O que é interessante notar, talvez, é que o paradigma estético não seja uma meta a ser realizada no terceiro agenciamento, mas um modo da análise de Guattari estabelecer um meio onde os outros agenciamentos podem aparecer sob o mesmo eixo, em relação com o metabolismo do infinito, com os movimentos existenciais. O terceiro agenciamento pode, assim, ser posicionado, transversalmente, em qualquer agenciamento, com a única condição de que o paradigma estético passe a funcionar - seja como análise, seja no seio das próprias práticas que compõe o agenciamento considerado. “Toda a questão do horizonte axiológico desta terceira figura de agenciamento localiza, precisamente, em como pode surgir um novo paradigma estético, político, ético e terapêutico” (GUATTARI, 1994, p. 212).

Por outro lado, a coexistência em um mesmo plano cujo horizonte criacionista diz respeito ao terceiro agenciamento não pretende nem se igualar ao primeiro agenciamento nem se autoposicionar, do ponto de vista histórico, como uma superação do segundo. Ao contrário, é este segundo agenciamento que passa ao primeiro plano, que se destaca. Essa fascinação pelo caos, pela abolição imediata dos processos que, no entanto, concorrem simultaneamente com a possibilidade de uma complexidade e riqueza inaudita marca a tensão entre o caos capitalístico e a caosmose. Pois na caosmose, esta mesma abolição deve ser assumida, como foco de finitude e precariedade, tal como a morte para o grupo-sujeito, pronto para renascer e para perseverar apenas sob a consistência de um vir a ser. Mas sob tutela do segundo agenciamento, esta abolição é tecnologia de poder, estratégia de Estado, valor capitalístico. Ela deve ser combatida, mas não desprezada. Ou melhor, nas condições políticas atuais, ela deve ser um ponto que todo ponto de partida não pode desconsiderá-la.

o novo paradigma estético, que coloca a ênfase na produção de heterogeneidade, na recriação da heterogeneidade, não pode negar a segunda fase, não pode voltar a primeira fase e, portanto, quer encontrar novamente uma potência de emergência. Mas a encontrará no contexto de um mundo da técnica, no contexto da desterritorialização dos valores (GUATTARI, 1994, p. 212).

Diante da acentuação dessa abolição, o problema parece mudar: não se trata de perguntar apenas pela natureza do ato de criação, como algo novo pode surgir. Nas condições de sufocamento e aplainamento, de unidimensionalidade generalizada do capitalismo, trata-se de levar a questão de como se pode criar a criação. Como se pode, enfim, recriar? Creio que se poderia, inclusive, aventurar-se na hipótese de que, nesse plano sub ou não-histórico, existe o embate entre dois paradigmas. O paradigma estético e o paradigma científico. O paradigma da recriação e o paradigma da abolição e da morte. Como foi dito, a ciência não está condenada. Também ela pode passar pelo paradigma estético. Do mesmo modo que a arte pode estar sintonizada por este paradigma científico.

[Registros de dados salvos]
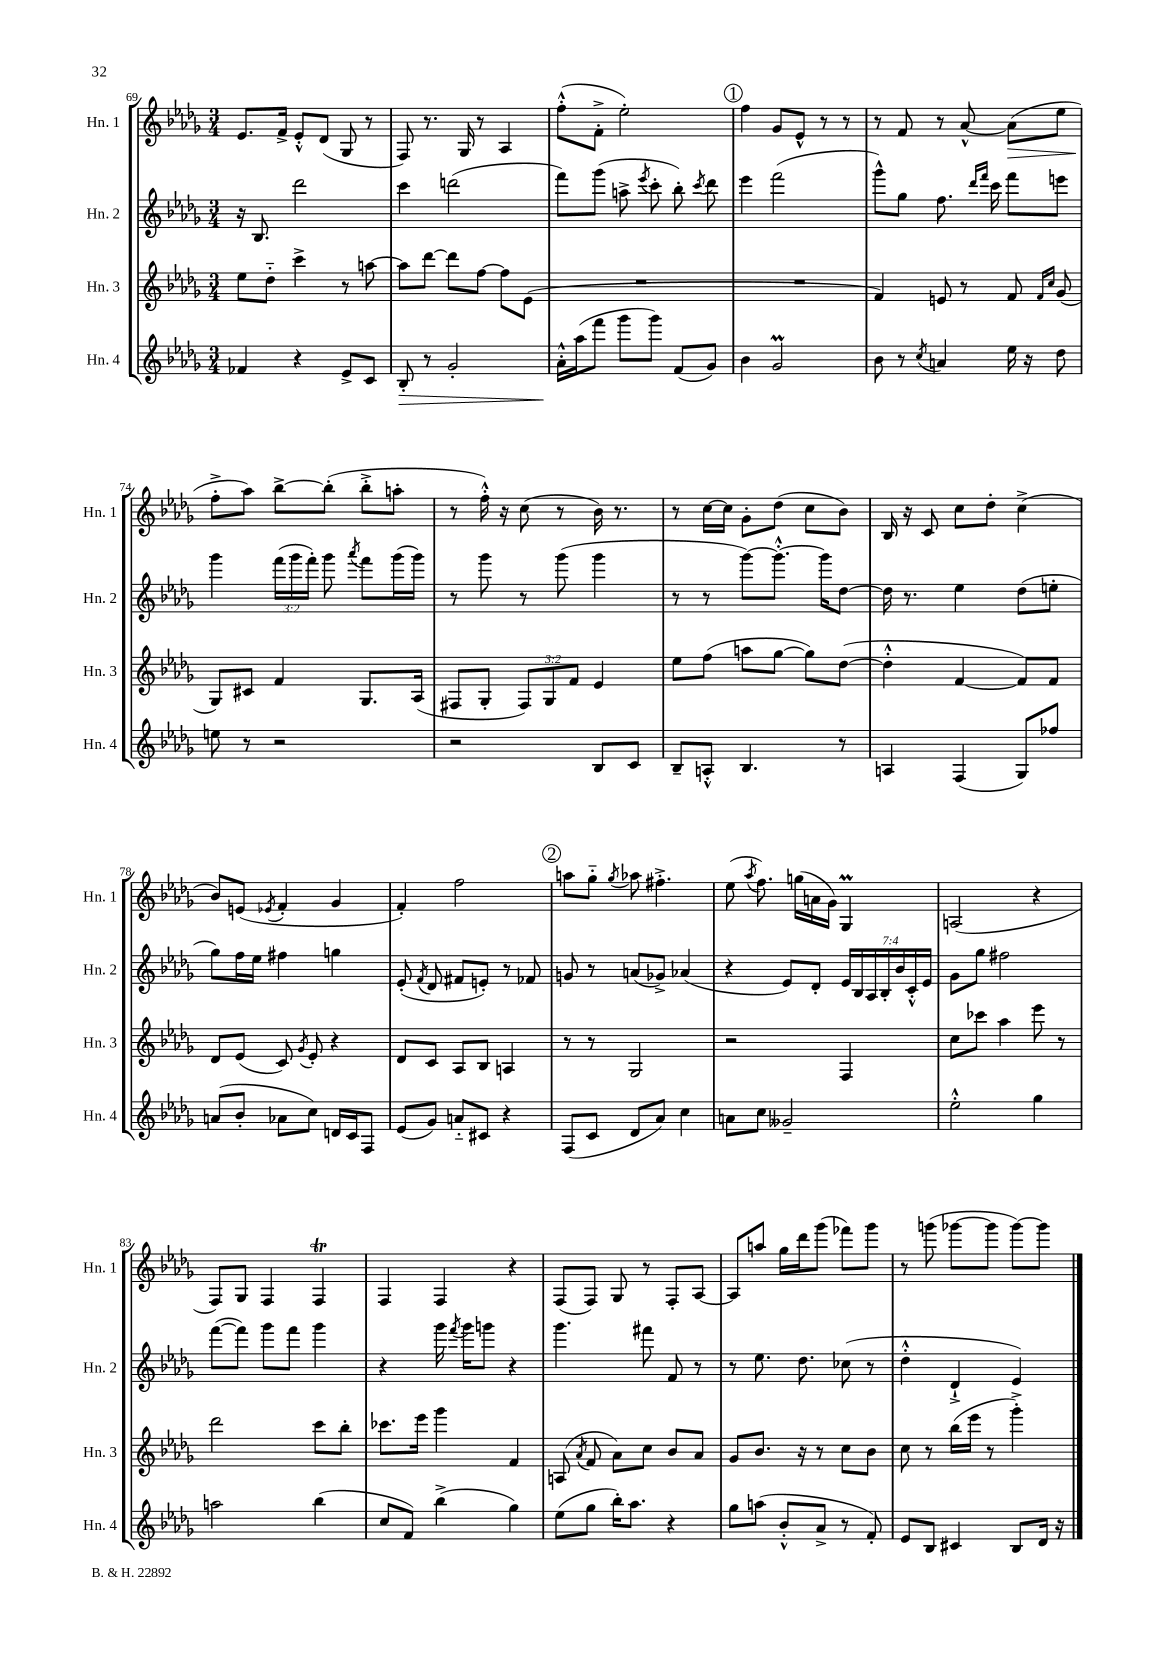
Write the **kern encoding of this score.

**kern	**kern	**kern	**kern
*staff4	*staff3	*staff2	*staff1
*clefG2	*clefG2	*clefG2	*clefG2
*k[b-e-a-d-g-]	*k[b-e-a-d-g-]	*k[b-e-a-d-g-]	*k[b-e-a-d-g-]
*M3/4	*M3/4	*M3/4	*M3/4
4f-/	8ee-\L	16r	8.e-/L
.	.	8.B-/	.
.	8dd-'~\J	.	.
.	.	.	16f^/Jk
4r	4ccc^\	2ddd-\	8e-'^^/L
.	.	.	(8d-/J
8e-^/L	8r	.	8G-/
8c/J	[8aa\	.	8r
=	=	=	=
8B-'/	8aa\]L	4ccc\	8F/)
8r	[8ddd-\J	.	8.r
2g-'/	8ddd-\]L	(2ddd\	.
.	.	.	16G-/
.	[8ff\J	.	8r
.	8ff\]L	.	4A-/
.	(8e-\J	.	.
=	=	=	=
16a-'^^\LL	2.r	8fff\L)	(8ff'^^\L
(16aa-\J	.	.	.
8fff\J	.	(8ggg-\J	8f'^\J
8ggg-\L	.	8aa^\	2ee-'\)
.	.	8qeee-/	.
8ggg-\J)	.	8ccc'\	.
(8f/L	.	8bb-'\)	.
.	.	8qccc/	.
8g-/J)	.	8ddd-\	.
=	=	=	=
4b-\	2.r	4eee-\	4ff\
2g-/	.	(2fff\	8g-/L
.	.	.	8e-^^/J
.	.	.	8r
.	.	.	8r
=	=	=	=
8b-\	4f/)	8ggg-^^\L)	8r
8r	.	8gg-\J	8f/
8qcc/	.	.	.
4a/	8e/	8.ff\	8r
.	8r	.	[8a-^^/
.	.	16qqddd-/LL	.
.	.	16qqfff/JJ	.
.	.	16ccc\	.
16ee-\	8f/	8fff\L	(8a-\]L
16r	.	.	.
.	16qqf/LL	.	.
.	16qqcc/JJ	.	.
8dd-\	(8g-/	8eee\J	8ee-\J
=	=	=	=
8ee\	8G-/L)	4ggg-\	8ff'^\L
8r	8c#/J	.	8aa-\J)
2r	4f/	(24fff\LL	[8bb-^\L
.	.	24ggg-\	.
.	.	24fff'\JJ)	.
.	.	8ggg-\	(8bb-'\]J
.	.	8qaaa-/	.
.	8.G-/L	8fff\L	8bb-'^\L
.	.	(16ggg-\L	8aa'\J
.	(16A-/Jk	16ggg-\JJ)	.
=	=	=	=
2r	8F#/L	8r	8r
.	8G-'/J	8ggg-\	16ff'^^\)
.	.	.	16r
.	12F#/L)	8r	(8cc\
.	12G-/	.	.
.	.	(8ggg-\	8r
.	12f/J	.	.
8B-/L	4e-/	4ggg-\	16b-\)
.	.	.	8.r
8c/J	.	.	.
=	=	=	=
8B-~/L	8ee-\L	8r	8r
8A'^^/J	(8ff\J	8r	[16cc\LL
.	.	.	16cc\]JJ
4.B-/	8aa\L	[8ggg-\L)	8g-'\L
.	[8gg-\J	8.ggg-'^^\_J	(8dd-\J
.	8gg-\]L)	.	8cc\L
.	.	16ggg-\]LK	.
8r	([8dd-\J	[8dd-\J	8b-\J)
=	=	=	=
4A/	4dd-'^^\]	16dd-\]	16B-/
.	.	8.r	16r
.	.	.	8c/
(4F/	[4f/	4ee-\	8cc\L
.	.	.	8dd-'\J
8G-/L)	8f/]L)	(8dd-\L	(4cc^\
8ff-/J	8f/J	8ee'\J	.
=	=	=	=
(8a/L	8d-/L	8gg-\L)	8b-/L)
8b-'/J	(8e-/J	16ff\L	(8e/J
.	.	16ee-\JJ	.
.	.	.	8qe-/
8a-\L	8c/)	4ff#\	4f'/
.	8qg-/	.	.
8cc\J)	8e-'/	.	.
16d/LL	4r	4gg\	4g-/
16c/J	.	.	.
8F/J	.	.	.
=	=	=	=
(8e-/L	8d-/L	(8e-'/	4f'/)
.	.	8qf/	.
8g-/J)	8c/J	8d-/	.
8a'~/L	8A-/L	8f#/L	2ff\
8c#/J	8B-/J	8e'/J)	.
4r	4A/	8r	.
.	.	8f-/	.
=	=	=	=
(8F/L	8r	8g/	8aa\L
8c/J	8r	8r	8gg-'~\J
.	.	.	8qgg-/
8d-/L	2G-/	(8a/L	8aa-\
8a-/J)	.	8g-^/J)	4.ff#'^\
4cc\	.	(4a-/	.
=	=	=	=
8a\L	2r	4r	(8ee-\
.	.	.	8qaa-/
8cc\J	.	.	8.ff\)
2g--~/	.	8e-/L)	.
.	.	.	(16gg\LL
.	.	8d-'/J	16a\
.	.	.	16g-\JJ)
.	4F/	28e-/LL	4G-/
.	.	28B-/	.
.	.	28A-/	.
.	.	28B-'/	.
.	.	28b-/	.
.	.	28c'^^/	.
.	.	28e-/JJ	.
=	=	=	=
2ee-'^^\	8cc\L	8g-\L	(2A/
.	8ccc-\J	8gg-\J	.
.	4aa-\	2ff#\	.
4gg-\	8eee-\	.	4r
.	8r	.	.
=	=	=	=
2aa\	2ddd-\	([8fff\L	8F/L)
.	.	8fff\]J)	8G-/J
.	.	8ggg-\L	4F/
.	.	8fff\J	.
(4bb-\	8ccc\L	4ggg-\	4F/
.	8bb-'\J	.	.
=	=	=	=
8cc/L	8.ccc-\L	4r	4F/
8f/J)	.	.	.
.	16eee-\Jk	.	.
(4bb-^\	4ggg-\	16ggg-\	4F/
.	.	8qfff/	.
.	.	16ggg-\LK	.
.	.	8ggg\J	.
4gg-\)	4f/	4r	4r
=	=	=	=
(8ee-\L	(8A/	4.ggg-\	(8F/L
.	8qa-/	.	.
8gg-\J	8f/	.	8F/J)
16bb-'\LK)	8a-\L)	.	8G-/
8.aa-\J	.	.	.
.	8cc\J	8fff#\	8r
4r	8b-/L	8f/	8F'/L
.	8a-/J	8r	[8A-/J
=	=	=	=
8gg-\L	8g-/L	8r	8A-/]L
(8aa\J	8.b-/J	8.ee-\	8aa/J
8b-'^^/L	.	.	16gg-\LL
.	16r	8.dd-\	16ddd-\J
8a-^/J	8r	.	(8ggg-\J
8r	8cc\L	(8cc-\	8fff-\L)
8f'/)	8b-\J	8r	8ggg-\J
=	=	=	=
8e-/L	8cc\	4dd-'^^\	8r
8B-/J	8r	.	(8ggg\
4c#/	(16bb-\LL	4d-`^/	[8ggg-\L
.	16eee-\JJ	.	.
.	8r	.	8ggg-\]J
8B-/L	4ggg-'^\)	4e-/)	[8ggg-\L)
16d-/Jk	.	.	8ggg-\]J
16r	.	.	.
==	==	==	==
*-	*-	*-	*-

### TAREFAS A CUMPRIR:
(1) Responda com base no texto sobre Guattari:
(a) Qual é a única condição para que o terceiro agenciamento possa ser posicionado em qualquer agenciamento?
(b) Sob tutela do segundo agenciamento, o que é a abolição?
(c) Quais são os dois paradigmas em embate no plano sub ou não-histórico?
(2) Repita, sem nenhuma alteração, tudo o que vai de "o novo paradigma" até "valores (GUATTARI, 1994, p. 212)." no texto sobre Guattari.
(3) Segundo o texto sobre Guattari, por que a questão deixa de ser apenas a natureza do ato de criação? Responda em uma a três frases.
Os itens são um material à parte, separado do texto.

### EXERCÍCIO RESOLVIDO:
(1)
(a) Que o paradigma estético passe a funcionar, seja como análise, seja no seio das próprias práticas que compõem o agenciamento considerado.
(b) Tecnologia de poder, estratégia de Estado, valor capitalístico.
(c) O paradigma estético e o paradigma científico.

(2)
o novo paradigma estético, que coloca a ênfase na produção de heterogeneidade, na recriação da heterogeneidade, não pode negar a segunda fase, não pode voltar a primeira fase e, portanto, quer encontrar novamente uma potência de emergência. Mas a encontrará no contexto de um mundo da técnica, no contexto da desterritorialização dos valores (GUATTARI, 1994, p. 212).

(3) A questão muda diante da acentuação da abolição. Nas condições de sufocamento, de aplainamento e de unidimensionalidade generalizada do capitalismo, trata-se de perguntar como se pode criar a criação, ou seja, como se pode recriar.